The Lightning can counter Nashville's physicality with the fourth line trio of Pat Maroon, Cedric Paquette and Luke Witkowski. Maroon (Feb. 16, 2013) and Witkowski (Feb. 17, 2018) both netted their first career NHL goals against Nashville. Witkowski and Paquette combined to provide a pivotal goal for the Lightning in the last game Wednesday against Pittsburgh, Witkowski finding Ryan McDonagh in front for a one-timer and Paquette, making his season debut, tipping it into the net to tie the game 2-2 in the third period in a contest the Lightning would eventually win 3-2. Witkowski finished the evening with nine hits.
"I wish it was 10," Witkowski deadpanned.
The Holland, Mich. native has dished out 20 hits over the last three games and now leads the Lightning for hits. He ranks 19th in the NHL in that category.
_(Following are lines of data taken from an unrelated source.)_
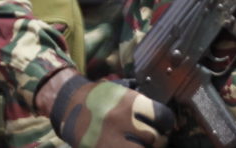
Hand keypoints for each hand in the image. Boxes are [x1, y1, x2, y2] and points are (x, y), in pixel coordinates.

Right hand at [48, 72, 172, 147]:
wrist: (68, 104)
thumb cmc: (100, 98)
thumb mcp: (121, 93)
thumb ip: (140, 105)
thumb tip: (163, 121)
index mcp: (130, 102)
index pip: (162, 117)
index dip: (166, 124)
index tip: (164, 126)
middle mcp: (122, 120)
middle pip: (154, 139)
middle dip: (156, 141)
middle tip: (153, 139)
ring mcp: (111, 139)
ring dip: (143, 147)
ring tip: (139, 143)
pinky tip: (127, 145)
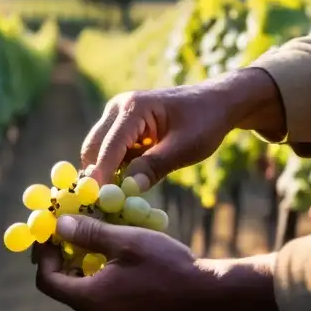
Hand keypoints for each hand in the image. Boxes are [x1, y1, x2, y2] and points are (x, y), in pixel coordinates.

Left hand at [35, 215, 285, 310]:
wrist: (203, 293)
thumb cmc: (165, 264)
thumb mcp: (124, 240)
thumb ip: (88, 233)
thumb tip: (58, 223)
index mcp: (90, 301)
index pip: (47, 279)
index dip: (44, 252)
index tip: (49, 227)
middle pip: (61, 284)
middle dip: (60, 252)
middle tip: (65, 223)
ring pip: (79, 286)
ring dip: (78, 258)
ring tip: (87, 228)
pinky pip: (96, 292)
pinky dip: (94, 269)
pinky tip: (106, 246)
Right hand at [81, 68, 282, 187]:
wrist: (216, 103)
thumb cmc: (204, 121)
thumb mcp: (184, 147)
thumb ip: (155, 167)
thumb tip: (128, 190)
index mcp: (133, 107)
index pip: (109, 146)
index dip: (101, 174)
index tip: (96, 202)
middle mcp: (118, 107)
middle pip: (93, 147)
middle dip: (96, 175)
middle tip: (103, 206)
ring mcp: (118, 116)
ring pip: (98, 151)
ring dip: (105, 173)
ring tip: (116, 201)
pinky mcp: (123, 127)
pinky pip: (111, 152)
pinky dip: (114, 169)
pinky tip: (126, 186)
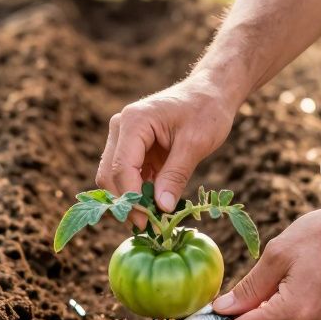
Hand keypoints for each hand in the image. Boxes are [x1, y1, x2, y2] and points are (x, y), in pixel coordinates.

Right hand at [97, 75, 237, 219]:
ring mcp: (124, 137)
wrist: (210, 92)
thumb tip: (161, 208)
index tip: (147, 222)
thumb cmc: (206, 111)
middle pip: (110, 175)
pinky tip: (155, 206)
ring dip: (131, 200)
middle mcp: (121, 127)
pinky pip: (128, 176)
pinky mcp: (132, 148)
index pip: (121, 167)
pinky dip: (139, 193)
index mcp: (134, 121)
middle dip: (127, 202)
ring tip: (153, 220)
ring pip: (114, 178)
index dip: (131, 198)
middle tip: (149, 227)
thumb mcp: (196, 143)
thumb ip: (176, 175)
"That's what I'm here to do," he said. "If I get a chance to hit somebody, I'm going to hit them."
With Paquette back in the mix, the fourth line has re-found that connection they developed in the preseason before Paquette got hurt in the preseason finale and is looking to make more of an impact.
They'll be asked to put their work boots on again tonight in hopes of ending the Lightning's skid against the Predators.
"I like playing with those guys," Witkowski said of his linemates. "They're easy to read off and very predictable. We're keeping it simple, not trying to do anything flashy, putting it in their zone and going to work. I think the defensemen on the other team are hearing us coming. That's helping us out."